Although it had been believed that rod and cone transducins were specific G proteins present only in photoreceptor cells of the vertebrate retina (Lochrie, M. A. et al., 1985, Science 228:96-99; Medynski, D. C. et al., 1985, Proc. Natl. Acad. Sci. U.S.A. 82:4311-4315; Tanabe, T. et al., 1985, Nature (London) 315:242-245; Yatsunami K. & Khorana, H. G., 1985, Proc. Natl. Acad. Sci. U.S.A. 82:4316-4320), it was discovered that od transducin is also present in vertebrate taste cells, where it specifically activates a phosphodiesterase isolated from taste tissue (Ruiz-Avila, L. et al., 1995, Nature (London) 376:80-85). Using a trypsin-sensitivity assay, it was demonstrated that the bitter compound denatonium, in the presence of taste cell membranes, activates transducin but not the G-protein, Gi (Id.). This activation could be inhibited by a peptide derived from the C-terminal region of transducin, which competitively inhibits the rhodopsin-transducin interaction (Id. and Hamm, H. E., et al., 1988, Science 241:832-8359). Ruiz-Avila et al. (supra) proposed that transducin may be involved in bitter taste transduction via a cascade similar to that which occurs in visual perception, whereby a stimulated bitter receptor may activate taste-cell transducin, which in turn activates phosphodiesterase. The activated phosphodiesterase may then decrease levels of intracellular 3′,5′-cyclic nucleotides, and the resulting lower levels of cyclic nucleotides could lead to TRC depolarization by a mechanism referred to as “cyclic-nucleotide-suppressible conductance”(Id. citing Kolesnikov, S. & Margolskee, R. F., 1995, Nature (London) 376:85-88).

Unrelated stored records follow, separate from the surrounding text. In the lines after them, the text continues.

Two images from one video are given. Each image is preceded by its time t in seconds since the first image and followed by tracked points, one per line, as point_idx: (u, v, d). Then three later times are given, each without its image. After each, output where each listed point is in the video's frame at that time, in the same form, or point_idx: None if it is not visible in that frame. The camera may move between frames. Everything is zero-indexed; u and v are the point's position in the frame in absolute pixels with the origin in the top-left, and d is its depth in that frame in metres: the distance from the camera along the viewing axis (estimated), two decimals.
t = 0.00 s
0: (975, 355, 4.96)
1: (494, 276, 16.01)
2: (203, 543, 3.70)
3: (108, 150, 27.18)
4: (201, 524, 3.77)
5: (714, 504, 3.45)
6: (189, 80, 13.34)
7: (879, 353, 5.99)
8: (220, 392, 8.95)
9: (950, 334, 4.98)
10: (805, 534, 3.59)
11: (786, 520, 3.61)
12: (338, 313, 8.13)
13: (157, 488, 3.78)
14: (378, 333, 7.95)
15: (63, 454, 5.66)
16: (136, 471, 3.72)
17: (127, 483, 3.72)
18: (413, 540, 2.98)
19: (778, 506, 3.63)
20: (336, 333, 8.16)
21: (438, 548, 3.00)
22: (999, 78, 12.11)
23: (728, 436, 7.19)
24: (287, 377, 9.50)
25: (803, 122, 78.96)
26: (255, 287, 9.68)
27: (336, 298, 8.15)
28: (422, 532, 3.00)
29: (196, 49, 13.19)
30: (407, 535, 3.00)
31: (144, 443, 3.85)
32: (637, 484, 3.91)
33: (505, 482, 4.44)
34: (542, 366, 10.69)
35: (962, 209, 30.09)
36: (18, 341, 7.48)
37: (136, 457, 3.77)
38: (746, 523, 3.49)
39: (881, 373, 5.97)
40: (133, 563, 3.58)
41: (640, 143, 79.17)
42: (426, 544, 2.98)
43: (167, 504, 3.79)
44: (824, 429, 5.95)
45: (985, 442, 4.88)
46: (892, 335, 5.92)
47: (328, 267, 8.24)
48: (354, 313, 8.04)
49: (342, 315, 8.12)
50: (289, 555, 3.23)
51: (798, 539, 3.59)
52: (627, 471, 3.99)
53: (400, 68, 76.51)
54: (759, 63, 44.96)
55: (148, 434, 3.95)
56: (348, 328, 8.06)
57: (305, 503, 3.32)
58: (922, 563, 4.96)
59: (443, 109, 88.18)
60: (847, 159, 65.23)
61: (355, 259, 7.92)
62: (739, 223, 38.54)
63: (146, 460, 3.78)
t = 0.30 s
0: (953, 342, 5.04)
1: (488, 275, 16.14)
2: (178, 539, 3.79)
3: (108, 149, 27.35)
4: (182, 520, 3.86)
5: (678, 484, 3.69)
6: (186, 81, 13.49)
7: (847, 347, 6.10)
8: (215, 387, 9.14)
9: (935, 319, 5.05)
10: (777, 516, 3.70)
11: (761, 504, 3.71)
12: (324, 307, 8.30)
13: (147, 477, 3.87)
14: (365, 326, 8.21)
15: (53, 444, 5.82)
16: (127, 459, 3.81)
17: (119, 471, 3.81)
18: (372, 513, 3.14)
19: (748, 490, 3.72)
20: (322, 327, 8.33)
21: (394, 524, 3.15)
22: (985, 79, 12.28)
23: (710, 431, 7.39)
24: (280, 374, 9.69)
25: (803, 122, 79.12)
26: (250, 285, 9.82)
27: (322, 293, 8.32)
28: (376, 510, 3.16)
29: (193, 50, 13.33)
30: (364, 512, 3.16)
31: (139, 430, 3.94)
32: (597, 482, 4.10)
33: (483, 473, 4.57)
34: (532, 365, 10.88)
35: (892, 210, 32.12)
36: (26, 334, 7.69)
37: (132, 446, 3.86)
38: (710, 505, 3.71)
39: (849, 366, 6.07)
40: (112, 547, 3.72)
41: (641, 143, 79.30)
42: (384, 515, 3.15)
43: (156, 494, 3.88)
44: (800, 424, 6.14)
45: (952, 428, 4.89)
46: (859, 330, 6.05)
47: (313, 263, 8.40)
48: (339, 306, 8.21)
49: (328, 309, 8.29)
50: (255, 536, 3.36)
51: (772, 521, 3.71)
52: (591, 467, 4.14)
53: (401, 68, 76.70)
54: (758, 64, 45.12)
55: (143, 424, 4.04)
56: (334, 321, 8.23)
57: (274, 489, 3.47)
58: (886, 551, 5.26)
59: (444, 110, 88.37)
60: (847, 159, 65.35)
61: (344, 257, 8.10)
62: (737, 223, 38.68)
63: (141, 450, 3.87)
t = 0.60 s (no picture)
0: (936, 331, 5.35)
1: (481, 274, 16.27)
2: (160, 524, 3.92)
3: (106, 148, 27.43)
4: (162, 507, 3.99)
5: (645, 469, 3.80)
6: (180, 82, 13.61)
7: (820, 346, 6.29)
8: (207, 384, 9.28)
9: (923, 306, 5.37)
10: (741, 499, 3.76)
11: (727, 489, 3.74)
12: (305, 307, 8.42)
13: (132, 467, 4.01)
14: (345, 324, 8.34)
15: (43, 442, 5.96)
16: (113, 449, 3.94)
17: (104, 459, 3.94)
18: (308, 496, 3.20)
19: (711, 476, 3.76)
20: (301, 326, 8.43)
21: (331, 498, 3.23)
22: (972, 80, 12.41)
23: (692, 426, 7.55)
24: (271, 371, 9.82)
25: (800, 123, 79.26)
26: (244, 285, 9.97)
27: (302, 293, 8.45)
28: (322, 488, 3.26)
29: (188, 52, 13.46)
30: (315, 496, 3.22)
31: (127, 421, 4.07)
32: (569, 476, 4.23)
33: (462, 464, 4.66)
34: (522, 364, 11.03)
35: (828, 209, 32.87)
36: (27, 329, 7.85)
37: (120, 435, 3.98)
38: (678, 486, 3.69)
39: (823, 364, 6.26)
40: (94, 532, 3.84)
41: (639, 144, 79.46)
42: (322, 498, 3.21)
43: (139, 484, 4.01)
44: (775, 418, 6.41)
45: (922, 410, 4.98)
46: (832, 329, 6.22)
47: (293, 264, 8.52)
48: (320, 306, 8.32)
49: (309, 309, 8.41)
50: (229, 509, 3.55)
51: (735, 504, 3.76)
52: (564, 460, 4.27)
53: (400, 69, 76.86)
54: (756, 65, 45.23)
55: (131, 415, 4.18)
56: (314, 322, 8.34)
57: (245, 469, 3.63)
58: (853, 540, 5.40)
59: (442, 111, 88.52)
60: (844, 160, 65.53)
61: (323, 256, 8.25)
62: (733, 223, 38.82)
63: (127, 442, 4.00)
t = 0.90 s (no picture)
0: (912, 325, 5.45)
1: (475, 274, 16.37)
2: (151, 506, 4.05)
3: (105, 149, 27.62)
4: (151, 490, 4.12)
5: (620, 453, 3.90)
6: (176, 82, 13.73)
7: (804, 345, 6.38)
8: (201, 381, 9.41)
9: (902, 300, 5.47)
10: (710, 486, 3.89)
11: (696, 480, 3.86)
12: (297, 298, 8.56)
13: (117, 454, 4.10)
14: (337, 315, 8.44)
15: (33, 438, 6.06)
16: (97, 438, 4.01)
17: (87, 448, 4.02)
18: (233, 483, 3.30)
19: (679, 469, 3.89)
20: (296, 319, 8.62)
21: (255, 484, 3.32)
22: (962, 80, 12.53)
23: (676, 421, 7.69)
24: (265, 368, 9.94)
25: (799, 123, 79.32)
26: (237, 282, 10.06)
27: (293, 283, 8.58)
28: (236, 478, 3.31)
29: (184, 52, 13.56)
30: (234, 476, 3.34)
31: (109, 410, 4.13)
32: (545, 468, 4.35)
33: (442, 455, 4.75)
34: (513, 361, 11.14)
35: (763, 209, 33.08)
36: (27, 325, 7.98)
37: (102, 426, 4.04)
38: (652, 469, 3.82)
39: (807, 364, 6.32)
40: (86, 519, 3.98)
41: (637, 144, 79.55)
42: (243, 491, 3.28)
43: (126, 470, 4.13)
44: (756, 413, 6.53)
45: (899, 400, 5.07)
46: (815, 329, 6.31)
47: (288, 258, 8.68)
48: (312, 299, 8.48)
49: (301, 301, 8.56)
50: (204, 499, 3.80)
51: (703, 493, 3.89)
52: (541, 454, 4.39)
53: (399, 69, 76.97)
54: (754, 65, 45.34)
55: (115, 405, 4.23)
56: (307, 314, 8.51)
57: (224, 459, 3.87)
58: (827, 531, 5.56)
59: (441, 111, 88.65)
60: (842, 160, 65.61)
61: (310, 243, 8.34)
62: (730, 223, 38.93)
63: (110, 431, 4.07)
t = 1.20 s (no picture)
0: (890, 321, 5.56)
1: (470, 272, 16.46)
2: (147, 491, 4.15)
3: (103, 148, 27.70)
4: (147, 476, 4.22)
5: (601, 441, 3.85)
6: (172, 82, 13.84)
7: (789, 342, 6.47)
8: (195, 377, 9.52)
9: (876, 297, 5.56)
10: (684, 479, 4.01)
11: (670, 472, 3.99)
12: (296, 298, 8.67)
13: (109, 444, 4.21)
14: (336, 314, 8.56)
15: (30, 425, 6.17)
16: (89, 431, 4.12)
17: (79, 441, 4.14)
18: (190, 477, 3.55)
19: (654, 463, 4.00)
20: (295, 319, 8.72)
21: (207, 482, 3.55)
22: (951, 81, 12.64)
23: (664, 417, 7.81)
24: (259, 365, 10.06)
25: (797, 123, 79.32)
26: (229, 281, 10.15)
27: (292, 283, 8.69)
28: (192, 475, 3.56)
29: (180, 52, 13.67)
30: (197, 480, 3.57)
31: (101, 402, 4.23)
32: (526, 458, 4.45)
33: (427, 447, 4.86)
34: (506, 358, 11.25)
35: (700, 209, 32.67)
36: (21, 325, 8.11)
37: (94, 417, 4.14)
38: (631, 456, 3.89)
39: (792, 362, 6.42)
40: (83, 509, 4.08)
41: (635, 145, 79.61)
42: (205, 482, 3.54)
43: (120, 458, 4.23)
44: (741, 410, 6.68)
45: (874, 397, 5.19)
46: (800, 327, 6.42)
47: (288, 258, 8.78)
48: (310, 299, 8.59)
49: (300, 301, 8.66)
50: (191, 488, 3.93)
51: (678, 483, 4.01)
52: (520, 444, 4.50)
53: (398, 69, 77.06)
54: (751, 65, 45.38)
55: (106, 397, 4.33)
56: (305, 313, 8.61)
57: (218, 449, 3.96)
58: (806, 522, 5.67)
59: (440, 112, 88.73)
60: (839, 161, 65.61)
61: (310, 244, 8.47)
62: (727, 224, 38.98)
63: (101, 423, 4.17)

More recently, Ming, D. et al., 1998, Proc. Natl. Acad. Sci. U.S.A. 95:8933-8938 reported that both gustducin and transducin, in the presence of bovine taste cell membranes, were specifically activated by a number of bitter compounds, including denatonium, quinine, and strychnine. This activation was found to depend upon an interaction with the C-terminus of gustducin and required the presence of G-protein βγ subunits; it could be competitively inhibited by peptides derived from the sites of interaction of rhodopsin and transducin.